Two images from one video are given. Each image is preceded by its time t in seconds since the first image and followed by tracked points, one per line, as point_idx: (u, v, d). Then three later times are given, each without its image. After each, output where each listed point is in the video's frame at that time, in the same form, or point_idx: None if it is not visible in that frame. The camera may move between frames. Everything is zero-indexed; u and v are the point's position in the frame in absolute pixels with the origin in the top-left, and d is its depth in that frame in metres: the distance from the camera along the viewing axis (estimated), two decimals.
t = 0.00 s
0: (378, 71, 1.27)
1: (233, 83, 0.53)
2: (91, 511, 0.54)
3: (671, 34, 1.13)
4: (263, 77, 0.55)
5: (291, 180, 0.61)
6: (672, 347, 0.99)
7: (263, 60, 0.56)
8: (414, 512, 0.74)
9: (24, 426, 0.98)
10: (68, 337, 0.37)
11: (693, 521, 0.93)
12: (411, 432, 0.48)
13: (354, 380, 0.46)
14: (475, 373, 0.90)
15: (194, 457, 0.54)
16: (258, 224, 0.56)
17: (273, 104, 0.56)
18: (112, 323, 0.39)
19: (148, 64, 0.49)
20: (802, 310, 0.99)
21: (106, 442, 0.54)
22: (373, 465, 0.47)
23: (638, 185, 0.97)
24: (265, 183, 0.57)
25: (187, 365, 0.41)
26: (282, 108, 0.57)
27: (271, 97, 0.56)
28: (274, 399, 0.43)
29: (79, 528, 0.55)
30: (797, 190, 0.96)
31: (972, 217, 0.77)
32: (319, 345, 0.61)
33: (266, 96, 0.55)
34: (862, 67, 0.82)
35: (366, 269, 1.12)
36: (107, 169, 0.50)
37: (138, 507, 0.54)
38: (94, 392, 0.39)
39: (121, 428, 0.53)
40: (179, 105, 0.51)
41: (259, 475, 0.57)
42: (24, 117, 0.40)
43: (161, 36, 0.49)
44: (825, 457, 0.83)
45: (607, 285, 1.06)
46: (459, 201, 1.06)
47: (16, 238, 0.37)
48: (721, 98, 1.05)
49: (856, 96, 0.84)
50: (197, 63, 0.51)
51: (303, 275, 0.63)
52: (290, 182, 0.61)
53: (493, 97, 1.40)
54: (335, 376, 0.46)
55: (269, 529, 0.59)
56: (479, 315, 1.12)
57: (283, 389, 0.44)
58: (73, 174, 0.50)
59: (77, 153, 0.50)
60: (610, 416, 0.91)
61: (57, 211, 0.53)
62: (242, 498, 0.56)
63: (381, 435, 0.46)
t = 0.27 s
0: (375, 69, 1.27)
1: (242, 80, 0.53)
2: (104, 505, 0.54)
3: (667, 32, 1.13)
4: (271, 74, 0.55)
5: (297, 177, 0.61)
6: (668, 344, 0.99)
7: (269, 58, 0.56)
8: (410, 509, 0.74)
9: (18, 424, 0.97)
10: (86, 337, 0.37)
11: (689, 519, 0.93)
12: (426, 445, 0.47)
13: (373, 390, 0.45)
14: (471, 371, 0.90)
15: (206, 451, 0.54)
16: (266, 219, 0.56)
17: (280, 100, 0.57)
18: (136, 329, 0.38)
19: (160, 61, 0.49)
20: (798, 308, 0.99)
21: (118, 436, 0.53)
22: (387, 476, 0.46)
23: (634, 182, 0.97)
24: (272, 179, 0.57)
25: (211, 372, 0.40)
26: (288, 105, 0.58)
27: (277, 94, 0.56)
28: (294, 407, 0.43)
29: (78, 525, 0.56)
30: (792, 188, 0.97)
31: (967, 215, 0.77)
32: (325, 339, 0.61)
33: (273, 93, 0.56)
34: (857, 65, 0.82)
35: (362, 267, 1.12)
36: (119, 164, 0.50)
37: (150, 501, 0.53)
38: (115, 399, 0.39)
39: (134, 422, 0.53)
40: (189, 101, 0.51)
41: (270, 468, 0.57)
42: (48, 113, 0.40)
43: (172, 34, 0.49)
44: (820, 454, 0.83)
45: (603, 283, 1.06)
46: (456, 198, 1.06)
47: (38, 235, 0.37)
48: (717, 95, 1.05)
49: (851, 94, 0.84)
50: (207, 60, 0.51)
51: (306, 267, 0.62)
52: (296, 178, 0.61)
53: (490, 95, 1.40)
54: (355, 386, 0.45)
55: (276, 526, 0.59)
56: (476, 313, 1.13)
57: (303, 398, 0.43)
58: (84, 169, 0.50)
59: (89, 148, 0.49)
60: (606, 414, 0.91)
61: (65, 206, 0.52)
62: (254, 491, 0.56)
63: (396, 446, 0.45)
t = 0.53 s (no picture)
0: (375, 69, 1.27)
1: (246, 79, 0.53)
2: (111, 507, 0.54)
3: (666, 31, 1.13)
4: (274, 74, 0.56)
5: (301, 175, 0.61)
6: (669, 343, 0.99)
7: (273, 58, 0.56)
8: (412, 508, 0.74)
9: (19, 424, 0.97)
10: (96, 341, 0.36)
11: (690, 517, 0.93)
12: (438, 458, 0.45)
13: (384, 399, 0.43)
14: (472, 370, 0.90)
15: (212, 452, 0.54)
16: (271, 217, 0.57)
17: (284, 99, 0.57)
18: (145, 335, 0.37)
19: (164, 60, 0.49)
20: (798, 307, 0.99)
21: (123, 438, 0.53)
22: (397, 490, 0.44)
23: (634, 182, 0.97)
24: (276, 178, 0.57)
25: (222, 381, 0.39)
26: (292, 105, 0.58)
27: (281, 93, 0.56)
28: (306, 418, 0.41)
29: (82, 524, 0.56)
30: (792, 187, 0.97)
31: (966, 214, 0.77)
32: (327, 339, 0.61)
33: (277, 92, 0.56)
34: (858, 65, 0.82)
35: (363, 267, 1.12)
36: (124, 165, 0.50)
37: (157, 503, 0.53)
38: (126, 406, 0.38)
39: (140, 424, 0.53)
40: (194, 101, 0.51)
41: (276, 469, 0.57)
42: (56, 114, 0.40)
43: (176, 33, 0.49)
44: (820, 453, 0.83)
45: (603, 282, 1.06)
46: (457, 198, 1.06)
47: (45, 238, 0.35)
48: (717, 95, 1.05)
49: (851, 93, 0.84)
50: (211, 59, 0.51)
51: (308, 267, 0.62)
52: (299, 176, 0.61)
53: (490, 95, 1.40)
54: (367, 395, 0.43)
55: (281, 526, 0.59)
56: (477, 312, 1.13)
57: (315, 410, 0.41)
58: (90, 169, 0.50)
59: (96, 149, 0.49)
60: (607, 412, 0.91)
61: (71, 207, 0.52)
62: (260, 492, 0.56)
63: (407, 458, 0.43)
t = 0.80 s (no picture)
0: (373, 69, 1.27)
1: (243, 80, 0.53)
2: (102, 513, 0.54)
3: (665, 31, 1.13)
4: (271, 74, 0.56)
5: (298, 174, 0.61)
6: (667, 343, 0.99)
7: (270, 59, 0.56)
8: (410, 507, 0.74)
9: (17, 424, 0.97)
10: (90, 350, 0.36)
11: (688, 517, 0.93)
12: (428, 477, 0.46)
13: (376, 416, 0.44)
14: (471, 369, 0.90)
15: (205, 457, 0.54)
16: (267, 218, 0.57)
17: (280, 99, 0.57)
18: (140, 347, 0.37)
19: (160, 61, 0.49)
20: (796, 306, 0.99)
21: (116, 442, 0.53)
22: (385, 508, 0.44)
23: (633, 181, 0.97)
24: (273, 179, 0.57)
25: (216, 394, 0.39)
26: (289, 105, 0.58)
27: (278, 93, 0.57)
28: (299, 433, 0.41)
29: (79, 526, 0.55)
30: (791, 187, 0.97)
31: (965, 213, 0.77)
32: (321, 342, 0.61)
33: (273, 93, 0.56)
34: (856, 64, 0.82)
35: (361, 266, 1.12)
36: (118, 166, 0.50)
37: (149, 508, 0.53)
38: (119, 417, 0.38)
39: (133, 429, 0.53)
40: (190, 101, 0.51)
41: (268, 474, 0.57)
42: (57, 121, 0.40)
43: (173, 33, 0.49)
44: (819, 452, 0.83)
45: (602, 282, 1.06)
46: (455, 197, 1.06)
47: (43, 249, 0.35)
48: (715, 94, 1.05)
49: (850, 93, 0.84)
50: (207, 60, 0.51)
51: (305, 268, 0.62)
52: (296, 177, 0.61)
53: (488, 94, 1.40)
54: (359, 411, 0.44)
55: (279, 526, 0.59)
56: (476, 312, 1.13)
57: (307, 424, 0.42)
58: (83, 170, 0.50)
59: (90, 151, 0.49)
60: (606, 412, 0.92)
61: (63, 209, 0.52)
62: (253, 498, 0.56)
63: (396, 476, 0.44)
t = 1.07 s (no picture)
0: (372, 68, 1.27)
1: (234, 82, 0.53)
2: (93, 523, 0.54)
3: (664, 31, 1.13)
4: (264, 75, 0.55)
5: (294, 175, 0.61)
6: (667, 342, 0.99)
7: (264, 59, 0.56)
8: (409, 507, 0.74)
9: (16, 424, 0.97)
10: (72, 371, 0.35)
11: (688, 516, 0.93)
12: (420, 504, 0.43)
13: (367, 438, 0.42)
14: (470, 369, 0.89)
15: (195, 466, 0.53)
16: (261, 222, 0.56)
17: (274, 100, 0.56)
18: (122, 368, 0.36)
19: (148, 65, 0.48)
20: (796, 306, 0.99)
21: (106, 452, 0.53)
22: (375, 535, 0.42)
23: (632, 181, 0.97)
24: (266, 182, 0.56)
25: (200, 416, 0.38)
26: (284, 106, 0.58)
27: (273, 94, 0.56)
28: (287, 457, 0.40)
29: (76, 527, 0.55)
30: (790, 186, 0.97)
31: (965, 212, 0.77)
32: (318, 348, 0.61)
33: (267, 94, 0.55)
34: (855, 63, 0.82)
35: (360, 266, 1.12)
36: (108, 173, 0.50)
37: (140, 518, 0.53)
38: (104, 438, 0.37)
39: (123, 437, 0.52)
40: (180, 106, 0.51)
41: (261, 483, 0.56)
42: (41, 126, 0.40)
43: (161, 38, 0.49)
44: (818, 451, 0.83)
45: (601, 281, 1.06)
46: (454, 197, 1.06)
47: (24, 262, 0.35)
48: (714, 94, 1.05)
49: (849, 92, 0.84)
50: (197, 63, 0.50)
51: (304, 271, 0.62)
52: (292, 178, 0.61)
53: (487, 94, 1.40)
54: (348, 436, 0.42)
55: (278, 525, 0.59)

::::

Your goal — Look above for the line holding "31: (972, 217, 0.77)" and the line holding "51: (303, 275, 0.63)", then output exactly those two lines and every line between them, nothing more.

Response to the exercise —
31: (972, 217, 0.77)
32: (319, 345, 0.61)
33: (266, 96, 0.55)
34: (862, 67, 0.82)
35: (366, 269, 1.12)
36: (107, 169, 0.50)
37: (138, 507, 0.54)
38: (94, 392, 0.39)
39: (121, 428, 0.53)
40: (179, 105, 0.51)
41: (259, 475, 0.57)
42: (24, 117, 0.40)
43: (161, 36, 0.49)
44: (825, 457, 0.83)
45: (607, 285, 1.06)
46: (459, 201, 1.06)
47: (16, 238, 0.37)
48: (721, 98, 1.05)
49: (856, 96, 0.84)
50: (197, 63, 0.51)
51: (303, 275, 0.63)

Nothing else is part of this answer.